» WORK INSTRUCTIONS:
A - Decide whether each statement agrees with the endotoxin assay text: (i) before testing, the serum samples were diluted 1:20 and heated to 80°C for 10 min; (ii) the FDA approved the LAL assays in 1964; (iii) the portable test system delivers results in 15 min. For each, answer yes or no and quote the deciding words from the text.
B - Carry on the endotoxin assay text from its last sentence.

» DOCUMENT SEGMENT:

Abstract
The aim of the present study was to compare the ability of the commercially available portable test system (PTSTM) to detect endotoxin activity in bovine serum, with that of the traditional LAL-kinetic turbidimetric (KT) and chromogenic (KC) assays. Prior to testing, serum samples, which were obtained from endotoxin-challenged cattle, were diluted 1:20 in endotoxin-free water and heated to 80°C for 10 min. The performance of the PTSTM was not significantly different from that of the traditional LAL-based assays. The results using PTSTM correlated with those using KT (r2=0.963, P<0.001) or KC assays (r2=0.982, P<0.001). Based on these findings, the PTSTM could be applied as a simplified system to assess endotoxin activity in bovine serum.
Keywords: cattle, endotoxin, limulus amebocyte lysate, portable test system, serum
Since Levin and Bang [7] discovered the role of endotoxin in the coagulation of horseshoe crab blood in 1964, numerous methods incorporating limulus amebocyte lysate (LAL) have been developed for the detection of endotoxin and endotoxin testing of parenteral drugs [2, 3]. In 1977, the United States Food and Drug Administration (FDA) approved the more widely-use LAL assays. However, these assays are very complex and thus inadequate for field use [8, 10]. The downfall of each of the traditional assays is their failure to yield timely results, which is essential when therapy must be immediately instituted.
Charles River (Charleston, SC, U.S.A.) recently introduced a portable test system (PTSTM) for the detection of endotoxin. This automated miniaturized kinetic chromogenic LAL-based assay (the Endosafe® PTSTM) delivers results in 15 min. The concentration of endotoxin in each sample is determined by the degree of color intensity [1, 4,5,6]. Unlike the PTSTM, the traditional toxinometer [9], LAL-kinetic turbidimetric (KT) and chromogenic (KC) assays [5] require 75% to 85% more processing time. The PTSTM is also advantageous when time-sensitive treatments are needed, because it is a hand-held portable machine that can be applied as a simple test. The aim of the present study was to compare the ability of the PTSTM to detect endotoxin activity in bovine serum, with that of the KT and KC assays.

Data extracted from a collection
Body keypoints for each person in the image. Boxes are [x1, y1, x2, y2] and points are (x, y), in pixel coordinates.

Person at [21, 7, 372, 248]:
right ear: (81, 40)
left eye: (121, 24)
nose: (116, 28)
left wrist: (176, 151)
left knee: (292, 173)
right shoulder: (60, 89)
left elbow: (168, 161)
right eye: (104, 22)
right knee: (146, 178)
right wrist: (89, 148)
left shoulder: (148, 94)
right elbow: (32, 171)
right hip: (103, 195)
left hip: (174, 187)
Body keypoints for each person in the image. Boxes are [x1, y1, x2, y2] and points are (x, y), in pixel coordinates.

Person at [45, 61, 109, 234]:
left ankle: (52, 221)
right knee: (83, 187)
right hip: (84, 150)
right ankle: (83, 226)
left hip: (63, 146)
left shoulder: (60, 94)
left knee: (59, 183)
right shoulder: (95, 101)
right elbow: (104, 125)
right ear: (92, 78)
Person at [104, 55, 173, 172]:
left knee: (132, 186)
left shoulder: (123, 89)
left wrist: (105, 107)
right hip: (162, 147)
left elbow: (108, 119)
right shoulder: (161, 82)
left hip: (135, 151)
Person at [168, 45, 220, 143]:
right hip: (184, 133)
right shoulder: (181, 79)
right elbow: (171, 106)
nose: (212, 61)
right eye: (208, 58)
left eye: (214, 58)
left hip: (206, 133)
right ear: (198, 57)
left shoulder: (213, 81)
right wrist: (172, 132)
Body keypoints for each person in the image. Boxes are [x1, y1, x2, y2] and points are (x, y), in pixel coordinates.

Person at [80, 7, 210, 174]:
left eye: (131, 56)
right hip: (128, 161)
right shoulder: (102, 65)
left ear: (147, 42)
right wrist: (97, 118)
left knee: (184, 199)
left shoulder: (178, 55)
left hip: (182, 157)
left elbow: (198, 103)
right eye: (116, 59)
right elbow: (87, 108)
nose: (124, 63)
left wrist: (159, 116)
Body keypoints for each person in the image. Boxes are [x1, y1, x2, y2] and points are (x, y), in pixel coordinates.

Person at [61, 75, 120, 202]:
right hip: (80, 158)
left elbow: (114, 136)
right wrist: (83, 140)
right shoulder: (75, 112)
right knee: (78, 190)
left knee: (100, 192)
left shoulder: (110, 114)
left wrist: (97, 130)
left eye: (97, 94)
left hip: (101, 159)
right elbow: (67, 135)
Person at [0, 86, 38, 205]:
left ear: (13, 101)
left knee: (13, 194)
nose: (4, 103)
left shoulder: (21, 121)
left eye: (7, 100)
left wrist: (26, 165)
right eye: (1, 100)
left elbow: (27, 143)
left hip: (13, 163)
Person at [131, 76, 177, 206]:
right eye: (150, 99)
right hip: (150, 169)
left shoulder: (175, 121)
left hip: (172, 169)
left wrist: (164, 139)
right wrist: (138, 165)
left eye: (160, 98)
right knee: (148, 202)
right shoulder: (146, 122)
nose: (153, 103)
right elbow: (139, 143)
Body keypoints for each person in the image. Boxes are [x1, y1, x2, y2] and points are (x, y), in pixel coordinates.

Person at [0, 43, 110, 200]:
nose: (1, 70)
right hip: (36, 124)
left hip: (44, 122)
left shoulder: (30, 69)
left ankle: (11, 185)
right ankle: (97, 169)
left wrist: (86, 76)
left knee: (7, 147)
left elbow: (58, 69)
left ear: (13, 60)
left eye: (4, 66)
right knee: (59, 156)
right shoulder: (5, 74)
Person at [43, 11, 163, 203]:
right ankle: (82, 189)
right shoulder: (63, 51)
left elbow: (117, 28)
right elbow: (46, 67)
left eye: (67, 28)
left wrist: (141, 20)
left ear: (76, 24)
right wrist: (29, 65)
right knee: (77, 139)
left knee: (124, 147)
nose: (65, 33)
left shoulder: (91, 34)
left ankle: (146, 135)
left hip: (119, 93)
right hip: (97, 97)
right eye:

» TASK RESULTS:
A -
(i) Yes: "serum samples, which were obtained from endotoxin-challenged cattle, were diluted 1:20 in endotoxin-free water and heated to 80°C for 10 min."
(ii) No: "In 1977, the United States Food and Drug Administration (FDA) approved the more widely-use LAL assays."
(iii) Yes: "the Endosafe® PTSTM) delivers results in 15 min."

B -
Animals and sample collection: All procedures were reviewed and approved by the Institutional of Animal Care and Use Committee (IACUC) of the College of Veterinary Medicine, Ohio State University (U.S.A.) and School of Veterinary Medicine, Rakuno Gakuen University (Japan). To determine the reference range for endotoxin activity in normal bovine serum, blood was collected by jugular venipuncture from 3 Jersey and 47 Holstein dairy cattle that were kept at the School of Veterinary Medicine, Rakuno Gakuen University, aged 3.9 ± 1.5 years old, and centrifuged for 10 min at 3,000 × g at 4°C. Approximately 1.8 ml of serum were harvested and stored in sampling tubes (CryoTubeTM vials, Nunc, Roskilde, Denmark) at −20°C until analyzed. Immediately prior to testing, serum samples were diluted 20-fold in endotoxin-free water (R5005-01 Sterile Water for Irrigation USP, B. Braun Medical Inc., Bethlehem, PA, U.S.A.) and agitated in a vortex for 10 sec. Specimens were then heated for 10 min at 80°C to inactivate interfering substances, such as protease.
Six 2-month–old Jersey calves (140.9 ± 36.3 kg of BW) kept at the College of Veterinary Medicine, Ohio State University were enrolled in this study to assess the correlation between the PTSTM and traditional LAL methods. All calves received an intravenous bolus of 2.5 µg/kg body weight of O111:B4 LPS (L4391, Sigma-Aldrich, St. Louis, MO, U.S.A.) in 10 ml of autologous serum via the jugular vein (median: 152,641 endotoxin units (EU)/head, min-max; 117,968–229,296 EU/head). Ten milliliter (10 ml) of blood samples was collected at 0.5, 1.0, 12 and 24 hr after LPS challenge (24 samples). The PTSTM, KT and KC assays were used to quantify serum endotoxin activity.
Traditional LAL assay, KT and KC assays: Endotoxin-free water was used as the blank in all tests. USP endotoxin reference standard (RSE, USP Endotoxin Reference Standard Lot G, the United States Pharmacopeial Convention, Inc., Rockville, MD, U.S.A.), which contained 10,000 EU/vial, was used as the positive control. The LAL reagents for LAL KT (Endosafe® KTA2, Charles River) and KC (Endosafe® Endochrome-K kit, Charles River) assays were reconstituted with Endotoxin-Specific Buffer Solution (Charles River) to eliminate any interference from β-glucans. Both traditional LAL-based assays were performed on a 96-well microplate (Endosafe® 96-well, flat bottom microplate M9001, Charles River), and endotoxin activity was determined using a microplate reader (SunriseTM, Tecan Group Ltd., Männedorf, Switzerland) and EndoScan-VTM endotoxin-measuring software (Charles River). The range covered by the standard curve (0.003 to 3.0 EU/ml) was established according to the package insert of the LAL product. The lower limit of quantitation for this assay was 0.028 EU/ml.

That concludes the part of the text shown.